À partir de son expérience dans le commerce sino-africain, Baudouin Snel est persuadé que les sociétés belges pourraient gagner à collaborer avec les sociétés chinoises plutôt que de les contrer, au vu de la complémentarité de leurs forces et faiblesses respectives sur le marché africain.

En effet, la Chine a développé une puissance financière et opérationnelle considérable en Afrique mais elle manque des connaissances du marché, des acteurs, des pratiques et de la culture locale. La Chine souffre d’un fossé culturel et géographique important avec l’Afrique. De plus, les sociétés chinoises ne bénéficient pas d’une longue expérience ou pratique des affaires en Afrique comme certaines sociétés belges, qui y sont actives depuis plusieurs générations. La langue française parlée dans de nombreux pays africains et peu ou pas de décalage horaire constituent un autre avantage pour la Belgique, à l’inverse de la Chine. 

D’autre part, les sociétés chinoises proposent des équipements qui correspondent aux besoins de base du marché africain, par rapport aux sociétés belges ou européennes dont l’offre est parfois trop chère ou trop sophistiquée. Cependant, ces dernières ont un réseau et une expérience importante dans le service après-vente, la formation et l’installation d’équipements, là où les sociétés chinoises rencontrent des problèmes dans le support technique en Afrique.

Deux exemples réussis de collaboration sino-belge pour des projets africains 

CES a récemment accompagné des sociétés européennes pour deux projets de grande envergure pour lequel son bureau d’achat multiculturel basé en Chine s’est avéré indispensable, en leur permettant de réaliser leur projet à un moindre coût tout en gardant un niveau de qualité et de service européen.  

En effet une société belge a fait appel à CES pour acheter en Chine des usines complètes de production de farine de maïs et de manioc, pour une capacité de 30 à 100 tonnes par jour, pour opérer dans 5 provinces en RDC.

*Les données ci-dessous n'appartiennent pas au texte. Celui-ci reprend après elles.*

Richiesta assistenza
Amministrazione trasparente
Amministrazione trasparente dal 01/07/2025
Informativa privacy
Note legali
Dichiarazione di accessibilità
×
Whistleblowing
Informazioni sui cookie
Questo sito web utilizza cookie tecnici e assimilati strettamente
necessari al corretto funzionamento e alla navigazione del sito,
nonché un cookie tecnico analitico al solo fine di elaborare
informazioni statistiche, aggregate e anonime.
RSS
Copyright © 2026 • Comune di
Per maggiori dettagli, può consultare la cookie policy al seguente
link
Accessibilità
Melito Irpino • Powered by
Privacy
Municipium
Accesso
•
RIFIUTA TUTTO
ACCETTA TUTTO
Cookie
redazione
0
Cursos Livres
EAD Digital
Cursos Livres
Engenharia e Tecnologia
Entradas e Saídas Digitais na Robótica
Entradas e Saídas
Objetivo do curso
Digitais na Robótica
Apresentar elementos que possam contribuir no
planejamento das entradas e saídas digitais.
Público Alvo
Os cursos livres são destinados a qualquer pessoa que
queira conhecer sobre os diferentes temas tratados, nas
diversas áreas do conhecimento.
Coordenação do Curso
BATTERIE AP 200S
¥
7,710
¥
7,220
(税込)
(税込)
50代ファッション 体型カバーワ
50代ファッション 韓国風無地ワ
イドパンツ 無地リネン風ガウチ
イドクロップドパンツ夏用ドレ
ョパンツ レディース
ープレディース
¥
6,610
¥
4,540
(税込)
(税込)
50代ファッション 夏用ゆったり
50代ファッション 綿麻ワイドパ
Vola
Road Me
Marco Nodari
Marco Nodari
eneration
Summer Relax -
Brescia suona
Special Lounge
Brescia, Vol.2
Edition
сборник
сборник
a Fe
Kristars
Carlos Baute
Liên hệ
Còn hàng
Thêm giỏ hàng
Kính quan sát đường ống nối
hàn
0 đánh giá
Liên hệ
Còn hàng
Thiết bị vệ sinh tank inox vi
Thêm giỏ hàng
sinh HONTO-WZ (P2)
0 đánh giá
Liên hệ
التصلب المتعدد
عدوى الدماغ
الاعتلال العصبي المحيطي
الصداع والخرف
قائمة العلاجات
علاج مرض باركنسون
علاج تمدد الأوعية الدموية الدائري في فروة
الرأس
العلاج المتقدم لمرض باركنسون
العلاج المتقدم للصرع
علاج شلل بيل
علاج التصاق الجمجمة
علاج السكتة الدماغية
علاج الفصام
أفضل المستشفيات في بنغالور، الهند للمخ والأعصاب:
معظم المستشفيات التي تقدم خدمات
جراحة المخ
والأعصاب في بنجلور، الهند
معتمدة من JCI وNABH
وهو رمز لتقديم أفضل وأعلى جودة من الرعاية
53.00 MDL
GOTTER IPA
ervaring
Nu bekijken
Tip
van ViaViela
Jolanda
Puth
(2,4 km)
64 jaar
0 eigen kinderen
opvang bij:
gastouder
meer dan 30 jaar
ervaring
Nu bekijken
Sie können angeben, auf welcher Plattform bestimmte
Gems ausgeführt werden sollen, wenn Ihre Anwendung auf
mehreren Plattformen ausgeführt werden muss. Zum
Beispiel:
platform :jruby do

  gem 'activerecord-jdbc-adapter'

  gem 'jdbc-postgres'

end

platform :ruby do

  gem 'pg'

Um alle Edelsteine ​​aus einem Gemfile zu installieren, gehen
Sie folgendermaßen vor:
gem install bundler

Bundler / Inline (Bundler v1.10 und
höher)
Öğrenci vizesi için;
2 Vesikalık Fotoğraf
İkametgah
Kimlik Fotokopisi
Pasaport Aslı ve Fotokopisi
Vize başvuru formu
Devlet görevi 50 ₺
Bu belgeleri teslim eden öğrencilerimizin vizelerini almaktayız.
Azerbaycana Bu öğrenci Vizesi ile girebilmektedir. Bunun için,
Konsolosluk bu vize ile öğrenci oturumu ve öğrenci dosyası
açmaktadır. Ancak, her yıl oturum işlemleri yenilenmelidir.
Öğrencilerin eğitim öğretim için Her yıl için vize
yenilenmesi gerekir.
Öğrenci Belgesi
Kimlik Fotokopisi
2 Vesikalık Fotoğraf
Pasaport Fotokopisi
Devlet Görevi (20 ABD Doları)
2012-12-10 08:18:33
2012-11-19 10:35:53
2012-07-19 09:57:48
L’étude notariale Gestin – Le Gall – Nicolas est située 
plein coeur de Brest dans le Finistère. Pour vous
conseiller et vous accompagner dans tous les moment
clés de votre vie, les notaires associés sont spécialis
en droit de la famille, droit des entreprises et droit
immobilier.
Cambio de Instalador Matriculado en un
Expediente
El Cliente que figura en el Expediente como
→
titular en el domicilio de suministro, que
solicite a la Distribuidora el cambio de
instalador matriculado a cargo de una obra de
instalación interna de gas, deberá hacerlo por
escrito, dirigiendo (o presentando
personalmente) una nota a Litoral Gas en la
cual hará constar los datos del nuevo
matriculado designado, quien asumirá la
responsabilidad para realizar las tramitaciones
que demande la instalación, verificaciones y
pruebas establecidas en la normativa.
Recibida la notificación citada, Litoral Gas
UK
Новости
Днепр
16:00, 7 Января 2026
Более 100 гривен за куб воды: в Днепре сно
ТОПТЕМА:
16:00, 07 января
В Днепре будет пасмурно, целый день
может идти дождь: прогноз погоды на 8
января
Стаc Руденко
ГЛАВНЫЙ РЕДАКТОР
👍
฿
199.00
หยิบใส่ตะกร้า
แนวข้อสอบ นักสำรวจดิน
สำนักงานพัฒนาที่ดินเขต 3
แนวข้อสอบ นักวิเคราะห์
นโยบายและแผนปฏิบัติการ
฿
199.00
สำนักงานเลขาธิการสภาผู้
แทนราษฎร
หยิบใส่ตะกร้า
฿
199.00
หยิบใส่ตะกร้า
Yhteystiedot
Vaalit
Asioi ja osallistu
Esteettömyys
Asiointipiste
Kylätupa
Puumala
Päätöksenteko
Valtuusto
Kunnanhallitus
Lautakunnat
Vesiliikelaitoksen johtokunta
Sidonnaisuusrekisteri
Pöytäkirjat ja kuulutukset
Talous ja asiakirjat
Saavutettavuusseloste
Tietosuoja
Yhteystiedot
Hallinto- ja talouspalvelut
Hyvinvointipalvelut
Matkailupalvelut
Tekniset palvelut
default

CES a fourni une solution complète comprenant : la ligne de production entière, le hangar pour installer l’usine, les générateurs électriques et les techniciens africains bilingues formés en Chine pour installer ces usines de A à Z. Ceci a permis à l’entreprise belge de faire face à la pénurie de techniciens chinois ou européens qualifiés au Congo. 

D’autre part un grand groupe hôtelier qui doit rénover entièrement son hôtel avec près de 200 chambres en Afrique a fait appel à CES pour gérer le sourcing de tous les matériaux et équipements nécessaires pour ses chambres, en provenance de Chine.  CES a offert un service complet comprenant aussi le design, en collaboration avec deux cabinets d’architectes chinois et africain, afin de produire une chambre témoin et sourcer tous les équipements nécessaires à un tarif très compétitif tout en maintenant une qualité et un design européen. 

Le bureau d’achat de CES a acheté et consolidé tous les équipements y compris meubles, sanitaires, carrelages, portes, électroniques, etc. auprès de plus de 10 fournisseurs chinois qui travaillent avec de grandes chaines d’hôtels 5 étoiles dans le monde entier.

De nombreuses sociétés belges ou africaines cherchent à offrir un prix très compétitif avec des fournisseurs chinois tout en gardant leur niveau de qualité mais hésitent à collaborer avec ceux-ci à cause de craintes de problèmes de qualité, de communication et de service après-vente. 

CES offre un service complet qui va de la sélection de produits/fournisseurs chinois, au suivi logistique et au contrôle de qualité sans oublier le support technique avant et après la vente.  Cela permet à ces sociétés belges de collaborer avec des fournisseurs chinois en toute sécurité.

Conclusion 

Les sociétés belges devraient davantage collaborer avec les sociétés chinoises pour réaliser ensemble des projets communs en Afrique et combiner leurs avantages respectifs pour remporter de nouveau marchés.